С этим убийственным доводом Зинуля не могла не согласиться: она частенько принимала шутку за насмешку и обижалась не по делу.
На совещании Пётр сделал короткое вступление — объяснил суть метода. Развесили плакаты с эталонами и вещественными доказательствами, Зинуля успокоилась, толково прошлась по снимкам и уверенно ответила на вопросы. В заключение Пётр положил на стол главного инженера листок с изменёнными режимами нагрева и пообещал, что они продолжат контролировать нагрев «изнутри», пока в этом не отпадёт необходимость.
— Следующий наш шаг — маршруты прокатки. Если повезёт, уложимся в три месяца. Пожалуйста, не давите, быстрее всё равно не получится.
— Давно бы так, — сказал Смолин, — а то всё слиток, слиток.
— Дойдёт очередь и до слитка, — повернулся к нему Пётр, — разве это нормально — такой перепад структур по сечению.
Вместе с темой Петру достался договор с Институтом стали, заключённый в начале работы. Из календарного плана не следовало, что должен быть получен конкретный результат. Исследования общего характера могли закончиться солидным отчётом с материалом на пару диссертаций и сакраментальной фразой: отрицательный результат — тоже результат. Пётр уже потёрся среди аспирантов и знал, что в числе прочих требований, предъявляемых к диссертациям по «техническим наукам», актуальность и практическое приложение — самые неприятные. Актуальность как-то удавалось пристроить, привязав работу к решениям последнего съезда партии. С приложением было сложней, ибо оно измерялось в условных единицах, по старинке именуемых деньгами. Эти «деньги» надо было найти, ибо других рычагов у Петра не было. Перед сном, в темноте, он искал подходы и засыпал с надеждой на утро и свежие мысли. «Дефекты, вызванные нагревом, мы устранили. Если избавиться от дефектов, возникающих при прокатке, можно будет сыграть на разнице стоимости вольфрама и заменивших его элементов. Эффект не заводской, подпишут не глядя. Интересно, во что это может вылиться.» Через несколько дней он был готов к встрече, позвонил руководителю работ и попросил его приехать.
Приехал доцент средних лет и прочитал Петру лекцию о возможностях своего метода моделирования процесса прокатки. Пётр внимательно слушал его, просил уточнить детали, терпеливо ждал, когда доцент выговорится, чтобы перейти к делу.
— Если я вас правильно понял, — начал Пётр, — вы идёте от общего к частному, и когда это общее будет готово, наш частный случай разрешится, как следствие. — Доцент удовлетворённо закивал головой. — Обоснованный научный подход, но есть два неизвестных вам обстоятельства. Наш частный случай весит четыре миллиона годового эффекта. Неплохой довесок к вашей докторской! — Он дал время освоиться с новостью и продолжил: — Однако, если за три, максимум за четыре, месяца мы не устраним дефекты, не будет ни договора, ни довеска. Это не шантаж. Госплан передаст заказы на другие заводы, а там этой проблемы не существует.
Доцент задумался. — Странно, когда мы заключали договор, я просил сосчитать ожидаемый эффект, и меня уверили, что об этом и речи быть не может.

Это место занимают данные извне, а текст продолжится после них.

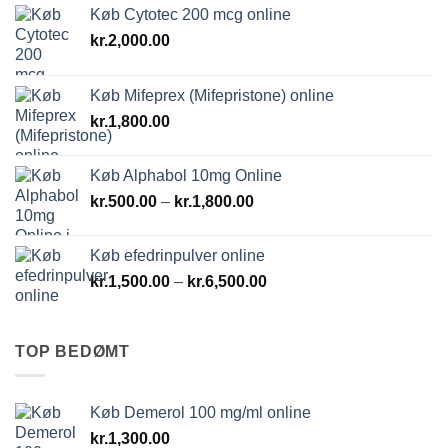
Køb Cytotec 200 mcg online
kr.
2,000.00
Køb Mifeprex (Mifepristone) online
kr.
1,800.00
Køb Alphabol 10mg Online
Prisinterval:
kr.
500.00
–
kr.
1,800.00
kr.500.00
til
Køb efedrinpulver online
kr.1,800.00
Prisinterval:
kr.
1,500.00
–
kr.
6,500.00
kr.1,500.00
til
kr.6,500.00
TOP BEDØMT
Køb Demerol 100 mg/ml online
kr.
1,300.00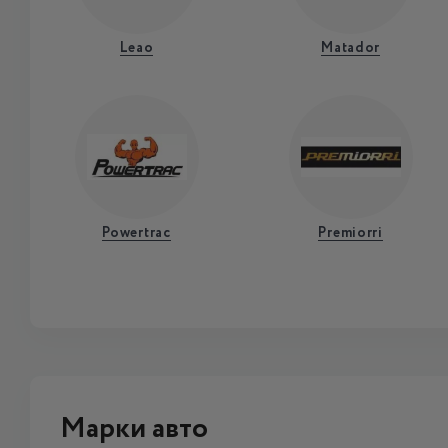
Leao
Matador
Powertrac
Premiorri
Марки авто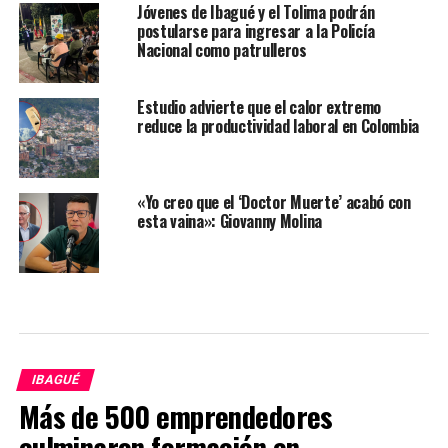
Jóvenes de Ibagué y el Tolima podrán
postularse para ingresar a la Policía
Nacional como patrulleros
Estudio advierte que el calor extremo
reduce la productividad laboral en Colombia
«Yo creo que el ‘Doctor Muerte’ acabó con
esta vaina»: Giovanny Molina
IBAGUÉ
Más de 500 emprendedores
culminaron formación en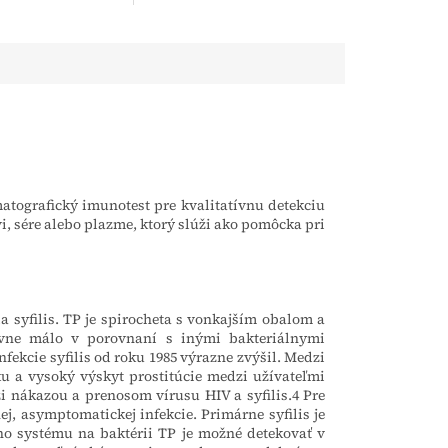
ykonáva z moču a
po požití marihuany a
testovania je
hašiša. Test sa vykonáva z
po 5 minútach....
moču a výsledok
testovania...
matografický imunotest pre kvalitatívnu detekciu
i, sére alebo plazme, ktorý slúži ako pomôcka pri
syfilis. TP je spirocheta s vonkajším obalom a
vne málo v porovnaní s inými bakteriálnymi
fekcie syfilis od roku 1985 výrazne zvýšil. Medzi
ku a vysoký výskyt prostitúcie medzi užívateľmi
 nákazou a prenosom vírusu HIV a syfilis.4 Pre
nej, asymptomatickej infekcie. Primárne syfilis je
o systému na baktérii TP je možné detekovať v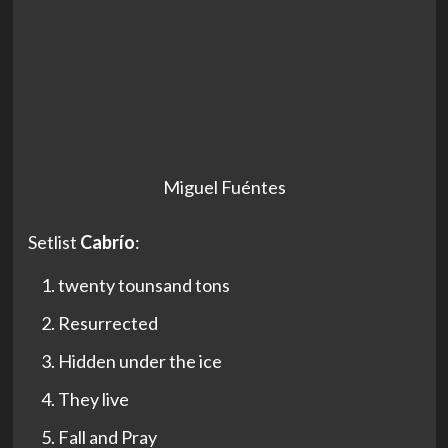
Miguel Fuéntes
Setlist
Cabrío
:
twenty tounsand tons
Resurrected
Hidden under the ice
They live
Fall and Pray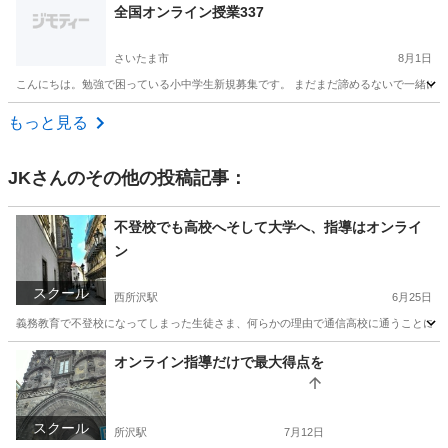
全国オンライン授業337
さいたま市
8月1日
こんにちは。勉強で困っている小中学生新規募集です。 まだまだ諦めるないで一緒に頑張っ
埼玉
さいたま市
家庭教師
オンライン
もっと見る
JK
さんのその他の投稿記事：
不登校でも高校へそして大学へ、指導はオンライ
ン
スクール
西所沢駅
6月25日
義務教育で不登校になってしまった生徒さま、何らかの理由で通信高校に通うことになっ
埼玉
所沢市
西所沢駅
家庭教師
理系
オンライン指導だけで最大得点を
スクール
所沢駅
7月12日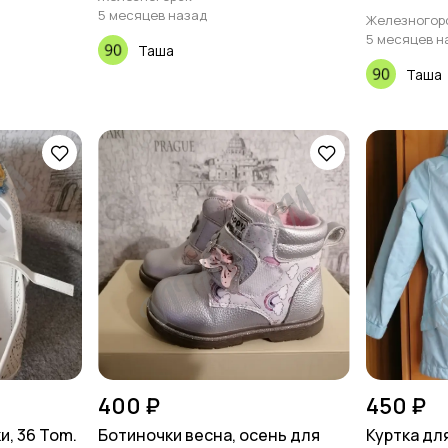
5 месяцев назад
Железногор
5 месяцев н
Таша
Таша
400 ₽
450 ₽
и, 36 Tom.
Ботиночки весна, осень для
Куртка дл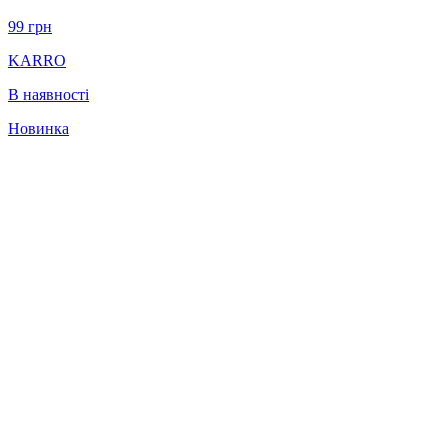
99
грн
KARRO
В наявності
Новинка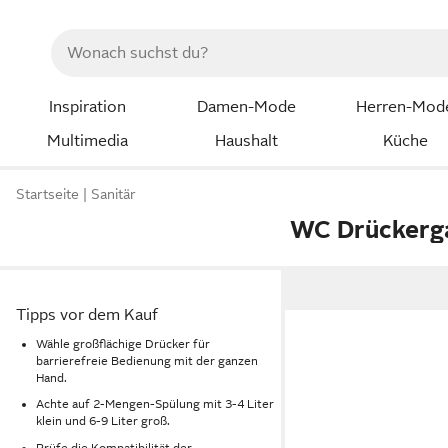
Inspiration
Damen-Mode
Herren-Mod
Multimedia
Haushalt
Küche
Startseite
Sanitär
WC Drückerga
Tipps vor dem Kauf
Wähle großflächige Drücker für
barrierefreie Bedienung mit der ganzen
Hand.
Achte auf 2-Mengen-Spülung mit 3-4 Liter
klein und 6-9 Liter groß.
Prüfe die Kompatibilität der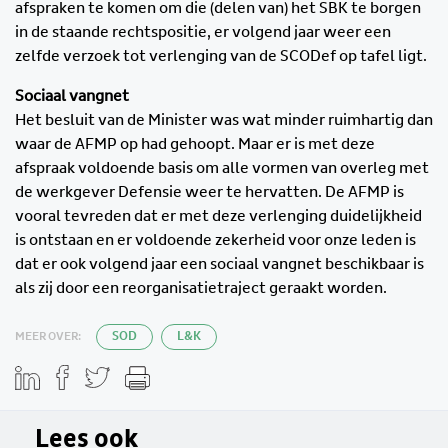
afspraken te komen om die (delen van) het SBK te borgen
in de staande rechtspositie, er volgend jaar weer een
zelfde verzoek tot verlenging van de SCODef op tafel ligt.
Sociaal vangnet
Het besluit van de Minister was wat minder ruimhartig dan
waar de AFMP op had gehoopt. Maar er is met deze
afspraak voldoende basis om alle vormen van overleg met
de werkgever Defensie weer te hervatten. De AFMP is
vooral tevreden dat er met deze verlenging duidelijkheid
is ontstaan en er voldoende zekerheid voor onze leden is
dat er ook volgend jaar een sociaal vangnet beschikbaar is
als zij door een reorganisatietraject geraakt worden.
MEER OVER:
SOD
L&K
Lees ook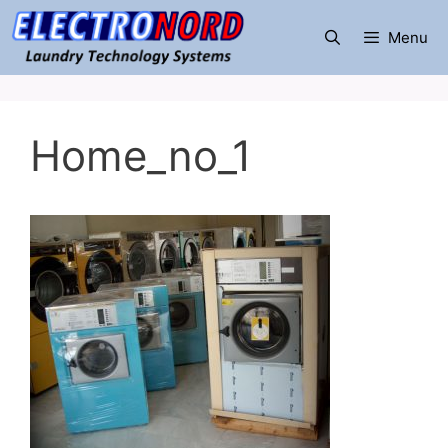
Μετάβαση
σε
Menu
περιεχόμενο
Home_no_1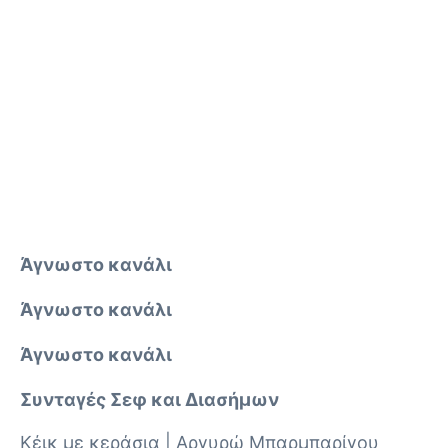
Άγνωστο κανάλι
Άγνωστο κανάλι
Άγνωστο κανάλι
Συνταγές Σεφ και Διασήμων
Κέικ με κεράσια | Αργυρώ Μπαρμπαρίγου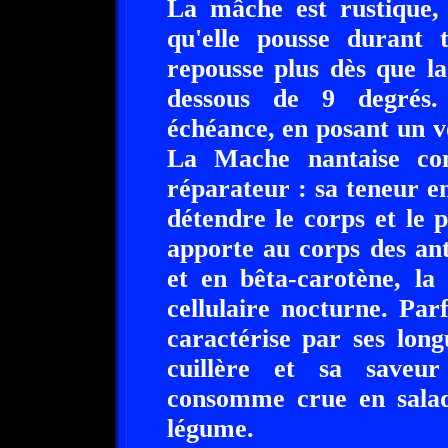
La mâche est rustique, 
qu'elle pousse durant t
repousse plus dès que l
dessous de 9 degrés.
échéance, en posant un vo
La Mache nantaise con
réparateur : sa teneur 
détendre le corps et le 
apporte au corps des an
et en bêta-carotène, la
cellulaire nocturne. Pa
caractérise par ses lon
cuillère et sa saveur 
consomme crue en sala
légume.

— Давайте не будем вникать в подробности. У вас своё ноу-хау, у меня — своё. Эффект я вам гарантирую. Рискните. Посадите всю вашу группу на решение одной задачи. Пришлите их сюда, пусть увидят, пощупают, подумают…
— Я, пожалуй, их вызову. Вы сможете забронировать гостиницу?

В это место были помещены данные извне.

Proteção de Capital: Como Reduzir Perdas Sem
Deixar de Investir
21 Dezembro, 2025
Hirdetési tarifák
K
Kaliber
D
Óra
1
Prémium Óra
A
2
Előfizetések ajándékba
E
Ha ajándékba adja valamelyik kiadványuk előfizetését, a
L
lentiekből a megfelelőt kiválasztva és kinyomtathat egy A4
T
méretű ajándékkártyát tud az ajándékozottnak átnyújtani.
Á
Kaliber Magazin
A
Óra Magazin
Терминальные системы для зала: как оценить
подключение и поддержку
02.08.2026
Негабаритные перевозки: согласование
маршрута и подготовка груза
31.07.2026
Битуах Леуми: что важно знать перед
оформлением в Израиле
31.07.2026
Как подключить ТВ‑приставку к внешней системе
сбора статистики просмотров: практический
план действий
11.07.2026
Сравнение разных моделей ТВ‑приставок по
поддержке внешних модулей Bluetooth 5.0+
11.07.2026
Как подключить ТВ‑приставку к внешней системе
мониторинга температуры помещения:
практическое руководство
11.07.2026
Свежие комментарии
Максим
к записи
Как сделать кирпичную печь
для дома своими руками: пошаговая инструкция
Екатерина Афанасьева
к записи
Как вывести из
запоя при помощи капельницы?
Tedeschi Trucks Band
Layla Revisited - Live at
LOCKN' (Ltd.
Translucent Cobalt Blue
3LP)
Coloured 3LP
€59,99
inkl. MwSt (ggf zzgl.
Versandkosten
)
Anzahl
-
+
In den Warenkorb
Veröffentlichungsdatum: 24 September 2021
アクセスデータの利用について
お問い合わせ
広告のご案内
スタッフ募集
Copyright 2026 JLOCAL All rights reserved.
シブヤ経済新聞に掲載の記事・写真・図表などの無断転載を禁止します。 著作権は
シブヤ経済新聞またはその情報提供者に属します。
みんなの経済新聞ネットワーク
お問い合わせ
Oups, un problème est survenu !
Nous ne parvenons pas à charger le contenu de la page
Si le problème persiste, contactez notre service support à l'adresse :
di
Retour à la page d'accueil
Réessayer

— Сейчас и займёмся, — ответил Пётр.
Москвичи моделировали, сотрудники Петра «набирали статистику», а Зинуля пошла в разнос. Зинаиду Николаевну приглашали на совещания, она выступала арбитром при классификации брака, ей постоянно звонили, и она написала заявление в партию. Не знаю, есть ли связь между этими событиями, но квартиру нам выделили. Обжитую! В том же доме, где жил Пётр, двумя этажами ниже. Пётр устроил Зинуле командировку в Москву, откуда она вернулась нагруженная светильниками, всякой дребеденью, призванной «радовать глаз», и списком вещей, которые она видела, но «уже рук не хватило», и я понял, что по крайней мере часть следующего отпуска мне предстоит провести в столичных магазинах.